Time to tear down that statue of Tim Geithner

The Washington Post reports that when he was head of the Federal Reserve Bank of New York, Tim Geithner failed to communicate in key meeting with top regulators that Barclays, the British bank, had admitted to Fed staffers that it was rigging Libor — the benchmark interest rate. As a result, regulators at the Commodity Futures Trading Commission and the Justice Department worked largely without the Fed’s help to build a case against Barclays.

Geithner claims that he sounded the alarm about Libor four years ago and that the New York Fed did everything in its power to address the matter. He told Charlie Rose that “we moved quickly to address [the problem] and make sure we brought it to the attention of U.S. regulatory agencies.” But, says the Post, documents released by the New York Fed show that the agency chose to focus on structural problems with Libor rather than help to bring corrupt actions at Barclay to light. And the governor of the Bank of England testified before parliament that at no stage did Geithner or anyone else at the New York Fed raise any concerns with the Bank that they had seen wrongdoing.

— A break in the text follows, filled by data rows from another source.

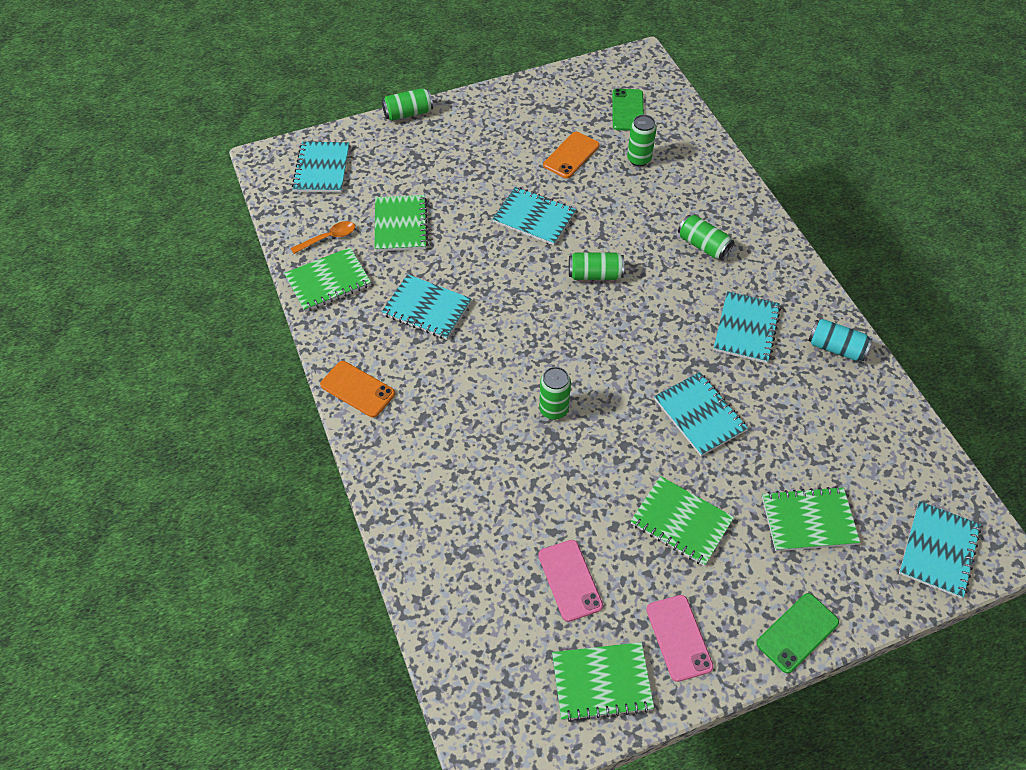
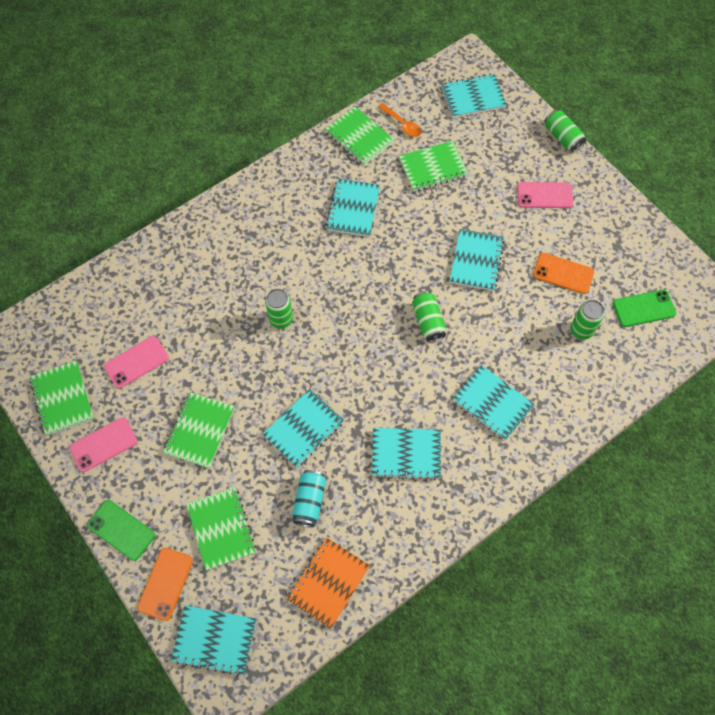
camera: 75 degrees right, 10 degrees up
(357, 389) = (265, 185): orange phone -> orange phone (165, 583)
(474, 145) = (544, 195): none -> pink phone
(703, 245) = (492, 403): green can -> turquoise notebook
(836, 348) = (407, 535): turquoise can -> turquoise can (309, 501)
(881, 428) = (328, 583): none -> orange notebook

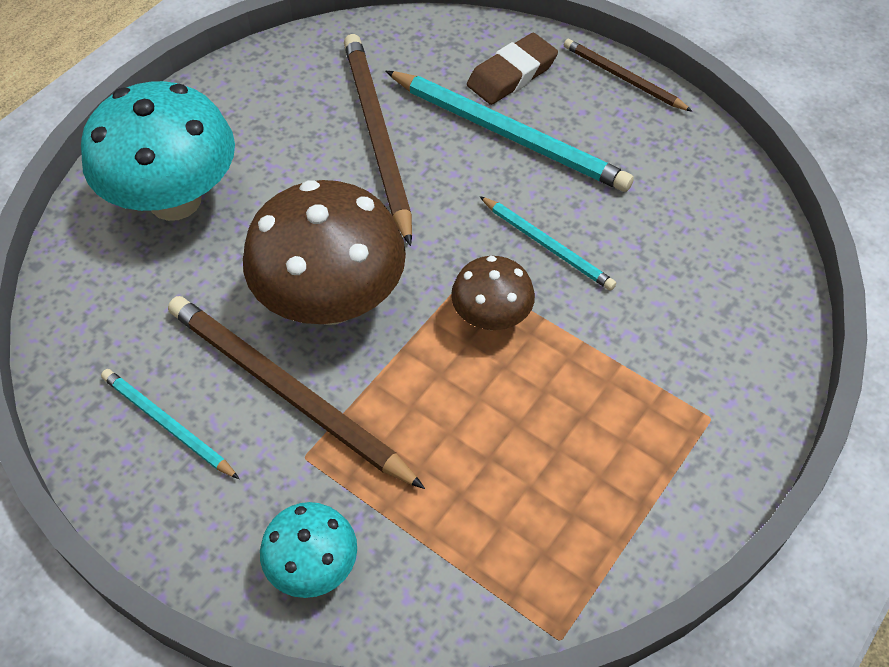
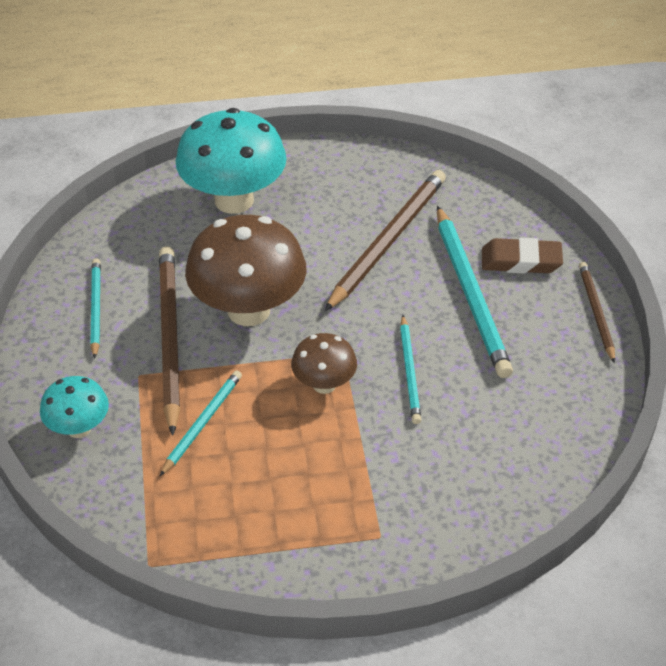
camera: 45 degrees right, 10 degrees down
(429, 451) = (202, 423): none -> turquoise pencil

Moreover, even after being told that Barclays was rigging Libor, the Fed used it as a benchmark to determine how much insurance AIG would pay back to the government during the bailout. The measure also was used to set the interrest rate for an emergency lending program called the Term Asset-Backed Securities Loan Facility. As the chief watchdog of the financial system’s $700 billion bailout says, that’s tantmount to the Fed endorsing a rate it suspects is fraudulent.

What’s a suitable punishment for failing to blow the whistle on Barclays’ fraudulent conduct and then lying to Charlie Rose? Can we strip the New York Fed of one of its Directors and take away its vote on the Federal Open Market Committee for four years?

Do you remember when we were told that Tim Geithner was so uniquely qualified to be Secretary of Treasury that we needed to overlook the fact that he cheated on his taxes? It’s a good thing Congress heeded this warning. Otherwise, we might have had 40 consecutive months of unemployment over 8 percent.